Nuclear factor-κB activating protein (NKAP) is a conserved nuclear protein that acts as an oncogene in various cancers and is associated with a poor prognosis. This study aimed to investigate the role of NKAP in neuroblastoma (NB) progression and recurrence. We compared NKAP gene expression between 89 recurrence and 134 non-recurrence patients with NB by utilizing the ArrayExpress database.
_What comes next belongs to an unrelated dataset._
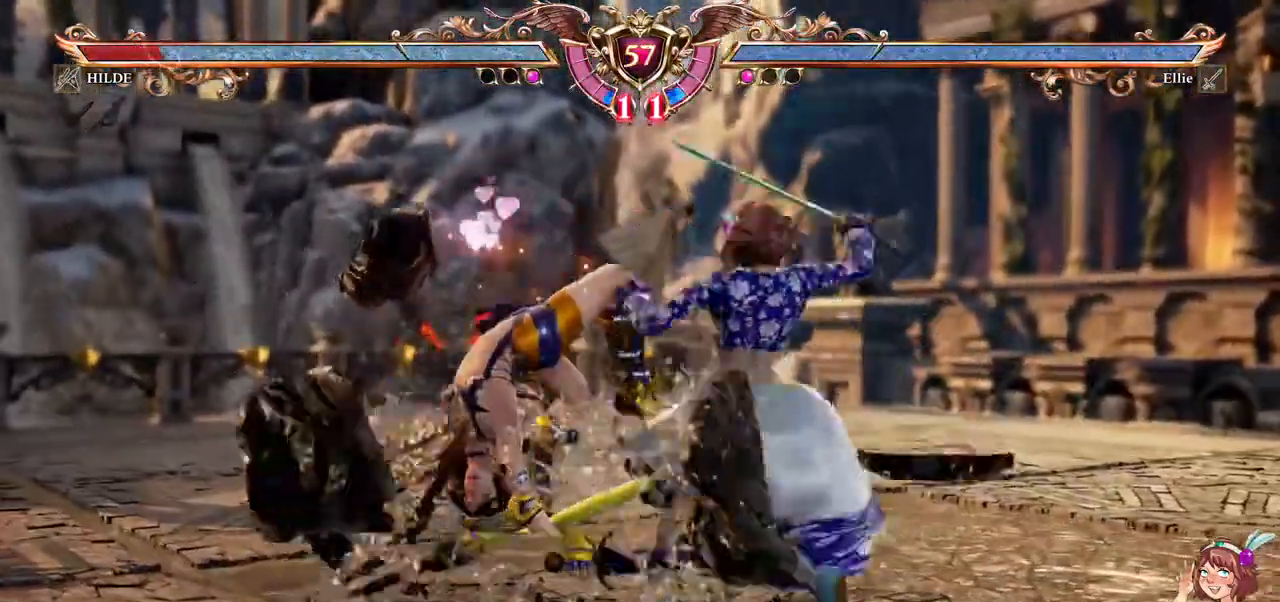
{"buttons": [], "left_stick": "center", "right_stick": "center", "events": [[33, "B", "up"], [217, "B", "down"], [300, "B", "up"], [317, "DPAD_LEFT", "up"]]}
The relationship between NKAP expression and clinicopathological features was evaluated by correlation analysis. We knocked down NKAP expression in NB1 and SK-N-SH cells by small interfering RNA transfection to verify its role in tumor proliferation, apoptosis, and the phosphatidylinositol 3-kinase/protein kinase B (PI3K/AKT) signaling pathway. NKAP gene expression in NB tissues was significantly overexpressed in the recurrence group compared with the non-recurrence group, and NKAP was enriched in the PI3K/AKT pathway. Correlation analysis revealed NKAP expression was correlated with chromosome 11q deletion in patients with NB. Knockdown of NKAP expression significantly inhibited the proliferation and promoted the apoptosis of NB1 and SK-N-SH cells. Moreover, we found that small interfering NKAP significantly reduced p-PI3K and p-AKT expression. NKAP knockdown played an oncogenic role in NB by inhibiting PI3K/AKT signaling pathway activations both in vitro and in vivo. Our research revealed that NKAP mediates NB cells by inhibited proliferation and promoted apoptosis through activating the PI3K/AKT signaling pathways, and the expression of NKAP may act as a novel biomarker for predicting recurrence and chromosome 11q deletion in patients with NB.

核因子-κB活化蛋白（NKAP）是一种保守的核蛋白，在多种癌症中均作为癌基因发挥作用，并且预后不良。这项研究旨在调查NKAP在神经母细胞瘤（NB）进展和复发中的作用。我们利用ArrayExpress数据库比较了89例复发性和134例非复发性NB患者的NKAP基因表达。通过相关分析评估了NKAP表达与临床病理特征之间的关系。我们通过小干扰RNA转染敲低了NB1和SK-N-SH细胞中的NKAP表达，以验证其在肿瘤增殖，凋亡和磷脂酰肌醇3-激酶/蛋白激酶B（PI3K / AKT）信号通路中的作用。与非复发组相比，复发组NB组织中NKAP基因表达明显过表达，NKAP在PI3K / AKT途径中富集。相关分析表明，NB患者的NKAP表达与11q染色体缺失有关。抑制NKAP表达可显着抑制NB1和SK-N-SH细胞的增殖并促进其凋亡。此外，我们发现小的干扰NKAP会显着降低p-PI3K和p-AKT表达。NKAP敲低通过抑制PI3K / AKT信号通路的激活在NB中发挥致癌作用 抑制NKAP表达可显着抑制NB1和SK-N-SH细胞的增殖并促进其凋亡。此外，我们发现小的干扰NKAP会显着降低p-PI3K和p-AKT表达。NKAP敲低通过抑制PI3K / AKT信号通路的激活在NB中发挥致癌作用 抑制NKAP表达可显着抑制NB1和SK-N-SH细胞的增殖并促进其凋亡。此外，我们发现小的干扰NKAP会显着降低p-PI3K和p-AKT表达。NKAP敲低通过抑制PI3K / AKT信号通路的激活在NB中发挥致癌作用体外 和 体内。我们的研究表明，NKAP通过激活PI3K / AKT信号通路来抑制增殖并促进凋亡，从而介导NB细胞，并且NKAP的表达可能是预测NB患者复发和11q染色体缺失的新型生物标志物。